Exercise goal
From the entries below, print exactly the span beginning with the line holding "The hotkey which" and ending with the line holding "Test of including", endpoints included, and skip any pictures.

Dataset entries
▼▼▼
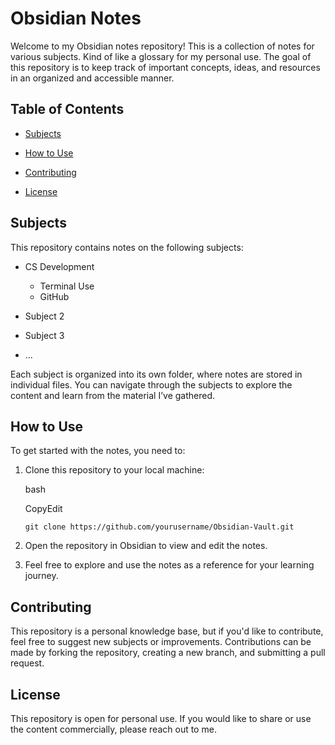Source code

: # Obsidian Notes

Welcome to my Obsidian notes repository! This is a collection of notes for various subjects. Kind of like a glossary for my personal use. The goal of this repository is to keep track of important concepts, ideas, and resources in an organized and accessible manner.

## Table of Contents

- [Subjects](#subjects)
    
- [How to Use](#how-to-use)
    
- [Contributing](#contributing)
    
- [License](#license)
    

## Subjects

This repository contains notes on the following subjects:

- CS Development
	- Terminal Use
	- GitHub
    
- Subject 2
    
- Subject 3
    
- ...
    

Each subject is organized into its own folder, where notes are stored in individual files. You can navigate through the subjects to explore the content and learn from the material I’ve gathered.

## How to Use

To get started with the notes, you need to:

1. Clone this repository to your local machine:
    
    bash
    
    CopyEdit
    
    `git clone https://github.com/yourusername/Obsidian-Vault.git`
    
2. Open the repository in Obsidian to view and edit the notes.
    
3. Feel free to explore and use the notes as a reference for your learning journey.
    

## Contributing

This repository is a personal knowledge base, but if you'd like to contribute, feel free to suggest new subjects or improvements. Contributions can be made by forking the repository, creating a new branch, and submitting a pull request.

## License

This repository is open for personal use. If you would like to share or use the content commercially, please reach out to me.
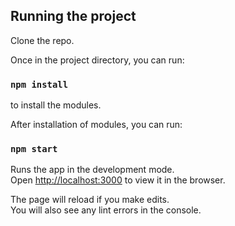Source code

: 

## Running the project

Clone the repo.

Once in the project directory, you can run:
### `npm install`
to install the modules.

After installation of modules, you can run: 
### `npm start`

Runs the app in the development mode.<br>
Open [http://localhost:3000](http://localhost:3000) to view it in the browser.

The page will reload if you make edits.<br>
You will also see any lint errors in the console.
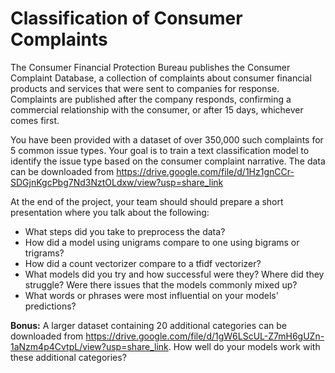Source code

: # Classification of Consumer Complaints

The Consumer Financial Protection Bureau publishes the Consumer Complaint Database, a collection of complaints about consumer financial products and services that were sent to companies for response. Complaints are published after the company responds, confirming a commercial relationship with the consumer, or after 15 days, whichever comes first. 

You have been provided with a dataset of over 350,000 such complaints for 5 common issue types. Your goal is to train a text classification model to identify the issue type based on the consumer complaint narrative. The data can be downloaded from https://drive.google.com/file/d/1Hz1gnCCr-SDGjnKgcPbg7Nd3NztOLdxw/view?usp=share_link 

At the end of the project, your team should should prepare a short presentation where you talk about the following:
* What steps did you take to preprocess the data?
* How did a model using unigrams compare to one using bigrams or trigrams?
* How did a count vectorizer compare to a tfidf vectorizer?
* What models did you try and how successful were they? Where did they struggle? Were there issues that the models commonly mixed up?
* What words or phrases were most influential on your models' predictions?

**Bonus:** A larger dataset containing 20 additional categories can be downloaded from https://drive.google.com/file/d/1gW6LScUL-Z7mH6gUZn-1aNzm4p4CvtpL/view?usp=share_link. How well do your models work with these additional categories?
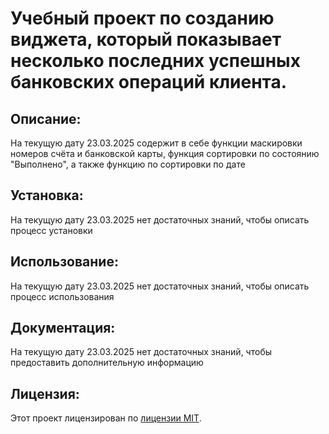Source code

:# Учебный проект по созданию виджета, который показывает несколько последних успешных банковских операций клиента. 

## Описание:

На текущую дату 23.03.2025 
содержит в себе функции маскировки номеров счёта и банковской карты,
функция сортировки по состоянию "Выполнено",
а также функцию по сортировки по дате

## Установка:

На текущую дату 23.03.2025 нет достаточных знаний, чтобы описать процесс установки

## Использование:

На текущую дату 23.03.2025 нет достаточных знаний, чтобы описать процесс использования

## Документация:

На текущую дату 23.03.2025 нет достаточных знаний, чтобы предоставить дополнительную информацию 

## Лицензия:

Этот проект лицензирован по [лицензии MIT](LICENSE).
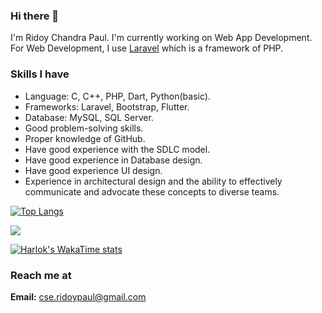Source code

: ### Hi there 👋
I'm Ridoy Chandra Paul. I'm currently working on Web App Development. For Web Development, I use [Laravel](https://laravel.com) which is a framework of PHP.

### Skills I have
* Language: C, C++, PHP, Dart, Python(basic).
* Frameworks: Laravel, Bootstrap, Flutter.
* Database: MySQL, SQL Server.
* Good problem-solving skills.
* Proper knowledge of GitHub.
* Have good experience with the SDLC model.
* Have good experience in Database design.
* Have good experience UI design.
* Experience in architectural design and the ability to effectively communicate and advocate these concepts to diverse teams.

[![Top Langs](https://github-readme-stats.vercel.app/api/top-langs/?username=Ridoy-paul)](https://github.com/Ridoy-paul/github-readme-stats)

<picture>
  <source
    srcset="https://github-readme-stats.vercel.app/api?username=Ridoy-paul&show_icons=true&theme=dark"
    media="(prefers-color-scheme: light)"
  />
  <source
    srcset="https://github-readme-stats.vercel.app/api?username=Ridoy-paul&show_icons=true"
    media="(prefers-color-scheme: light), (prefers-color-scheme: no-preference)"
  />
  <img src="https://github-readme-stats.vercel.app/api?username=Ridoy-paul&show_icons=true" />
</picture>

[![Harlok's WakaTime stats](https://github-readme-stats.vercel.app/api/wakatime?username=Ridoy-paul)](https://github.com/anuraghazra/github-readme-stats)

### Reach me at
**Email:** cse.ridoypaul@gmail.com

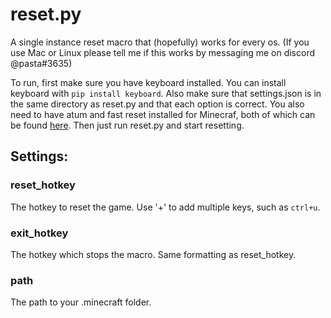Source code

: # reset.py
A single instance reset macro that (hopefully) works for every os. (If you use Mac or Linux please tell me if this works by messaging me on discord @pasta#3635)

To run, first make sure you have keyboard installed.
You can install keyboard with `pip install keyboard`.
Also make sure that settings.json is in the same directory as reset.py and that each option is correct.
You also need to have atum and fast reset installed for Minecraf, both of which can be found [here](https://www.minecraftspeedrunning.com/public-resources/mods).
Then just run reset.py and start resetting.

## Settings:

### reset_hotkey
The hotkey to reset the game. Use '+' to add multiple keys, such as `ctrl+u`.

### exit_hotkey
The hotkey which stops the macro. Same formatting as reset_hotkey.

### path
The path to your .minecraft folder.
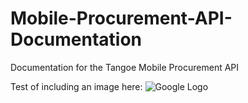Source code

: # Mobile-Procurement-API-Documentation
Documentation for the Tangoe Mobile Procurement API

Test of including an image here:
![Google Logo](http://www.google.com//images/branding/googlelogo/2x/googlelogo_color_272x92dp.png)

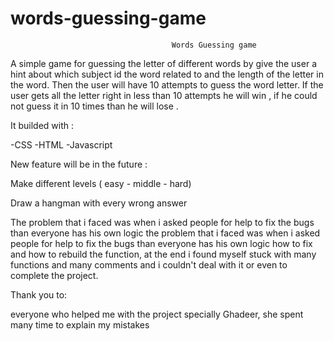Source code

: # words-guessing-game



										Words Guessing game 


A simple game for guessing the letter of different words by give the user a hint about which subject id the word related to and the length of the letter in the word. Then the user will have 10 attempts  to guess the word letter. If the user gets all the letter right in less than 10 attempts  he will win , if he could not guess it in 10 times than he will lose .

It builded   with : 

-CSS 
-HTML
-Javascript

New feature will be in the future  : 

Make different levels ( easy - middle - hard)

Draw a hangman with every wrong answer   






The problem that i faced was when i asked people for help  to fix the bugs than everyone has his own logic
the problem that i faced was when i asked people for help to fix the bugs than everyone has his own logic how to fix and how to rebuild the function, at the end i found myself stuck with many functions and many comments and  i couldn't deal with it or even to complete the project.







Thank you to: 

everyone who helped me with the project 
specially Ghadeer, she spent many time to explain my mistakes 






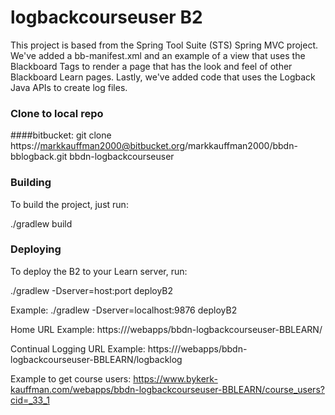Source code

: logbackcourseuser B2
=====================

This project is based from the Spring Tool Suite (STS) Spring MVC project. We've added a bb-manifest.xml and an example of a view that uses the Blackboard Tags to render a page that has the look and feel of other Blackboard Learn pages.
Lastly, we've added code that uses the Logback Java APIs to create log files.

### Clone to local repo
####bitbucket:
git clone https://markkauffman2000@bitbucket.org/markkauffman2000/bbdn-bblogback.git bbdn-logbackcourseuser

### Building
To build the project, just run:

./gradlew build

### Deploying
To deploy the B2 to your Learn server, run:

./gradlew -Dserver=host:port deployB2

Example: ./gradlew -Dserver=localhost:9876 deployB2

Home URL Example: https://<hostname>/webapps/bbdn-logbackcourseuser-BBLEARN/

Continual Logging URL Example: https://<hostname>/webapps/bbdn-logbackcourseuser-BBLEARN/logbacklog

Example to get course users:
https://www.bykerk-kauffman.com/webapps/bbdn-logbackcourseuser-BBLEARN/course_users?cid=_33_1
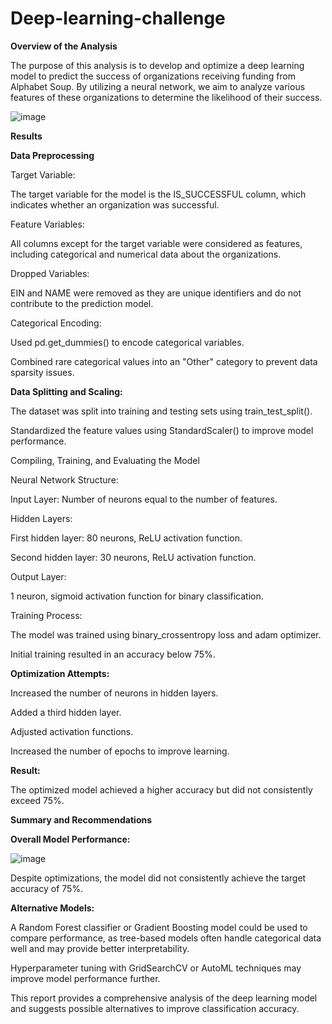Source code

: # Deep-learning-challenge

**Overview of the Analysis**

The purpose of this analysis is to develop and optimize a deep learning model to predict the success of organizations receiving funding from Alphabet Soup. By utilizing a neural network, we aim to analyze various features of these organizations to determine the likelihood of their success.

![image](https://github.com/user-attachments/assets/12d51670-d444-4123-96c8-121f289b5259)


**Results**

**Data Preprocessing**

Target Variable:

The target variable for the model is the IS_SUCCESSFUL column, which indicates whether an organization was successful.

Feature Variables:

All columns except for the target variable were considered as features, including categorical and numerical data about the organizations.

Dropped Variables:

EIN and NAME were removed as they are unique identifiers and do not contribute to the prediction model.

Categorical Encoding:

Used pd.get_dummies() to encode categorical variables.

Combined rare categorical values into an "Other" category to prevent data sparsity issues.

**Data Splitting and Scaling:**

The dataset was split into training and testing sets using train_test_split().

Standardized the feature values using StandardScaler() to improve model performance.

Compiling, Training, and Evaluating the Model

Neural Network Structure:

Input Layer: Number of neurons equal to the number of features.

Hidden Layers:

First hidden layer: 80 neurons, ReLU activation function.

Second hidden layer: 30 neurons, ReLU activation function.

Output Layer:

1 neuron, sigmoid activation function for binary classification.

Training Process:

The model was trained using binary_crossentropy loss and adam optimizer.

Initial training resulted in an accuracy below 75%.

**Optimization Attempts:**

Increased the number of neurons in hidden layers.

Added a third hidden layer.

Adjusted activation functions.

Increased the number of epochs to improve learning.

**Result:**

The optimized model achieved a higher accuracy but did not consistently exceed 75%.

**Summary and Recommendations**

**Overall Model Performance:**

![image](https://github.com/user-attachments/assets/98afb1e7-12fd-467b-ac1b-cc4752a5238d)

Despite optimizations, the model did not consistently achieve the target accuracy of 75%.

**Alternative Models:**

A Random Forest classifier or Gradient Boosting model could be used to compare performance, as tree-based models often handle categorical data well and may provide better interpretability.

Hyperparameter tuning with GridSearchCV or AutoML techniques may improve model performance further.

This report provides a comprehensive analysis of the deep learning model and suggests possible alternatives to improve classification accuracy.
▲▲▲
Exercise output
The hotkey which stops the macro. Same formatting as reset_hotkey.

### path
The path to your .minecraft folder.
Source code

: # Mobile-Procurement-API-Documentation
Documentation for the Tangoe Mobile Procurement API

Test of including an image here:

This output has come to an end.